Тем временем госпожа Фрезоль умерла, и несчастный капитан, весь предавшись своему горю, все более и более передавал Келерну управление кораблем.

Он целыми днями сидел запершись в своей каюте, предаваясь безысходному горю и едва отвлекаясь от него кроткой улыбкой своего малютки-сына.

Что касается нас, то мы почувствовали перемену хозяина и свой проигрыш в этом. Келерн был груб, циничен, жесток с матросами. Он даже не старался уже замаскировать лицемерной внешностью свой настоящий характер, и я стал считать его способным на все. Но стыдно сказать, я, который инстинктивно почувствовал всю гнусность этого человека, я не только не старался противодействовать его влиянию на корабле, но даже помогал ему; я имел низость льстить ему и всегда присоединяться к его мнению. Однажды вечером, без всякой необходимости, без всякой другой цели, как похвастаться тем, что я знал, и доказать свою рабскую преданность, я сообщил ему секрет относительно бревен розового дерева.

Конечно, завладев такой тайной, я должен был бы скорее вырвать себе язык, чем открыть ее! Из-за глупости, из-за слабохарактерности, из-за одного желания похвастаться я допустил себя сказать этому человеку, который мог сделать из этого самое дурное применение. Я недолго заблуждался в важности своего промаха. Келерн с самого начала заставил меня рассказать все подробности, известные мне; он спустился со мной в трюм и велел показать все отмеченные мелом бревна розового дерева. Потом, разузнав все эти факты, он объявил мне с самым решительным и значительным видом, что мы только вдвоем должны владеть этой тайной и что, обмолвись я, к своему несчастью, об этом хоть одной живой душе, он заставит меня замолчать навсегда. Он изъявил желание, чтобы и с ним самим я ни в коем случае не говорил больше об этом.

Я принял это к сведению.

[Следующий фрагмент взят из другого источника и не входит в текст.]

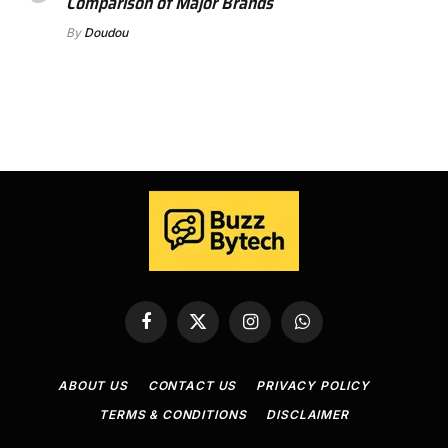
Comparison of Major Brands
By
Doudou
Facebook
X
Instagram
WhatsApp
(Twitter)
ABOUT US
CONTACT US
PRIVACY POLICY
TERMS & CONDITIONS
DISCLAIMER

Но события не остановились на этом. Наше плавание совершалось своим путем. Обогнув мыс Горн, мы достигли устья реки Рио-Негро, и здесь пришлось остановиться, чтобы запастись пресной водой. Однажды после полудня капитан по приглашению Келерна отправился с ним на сушу, и шлюпка привезла его обратно мертвым, с головой, рассеченной ударом топора.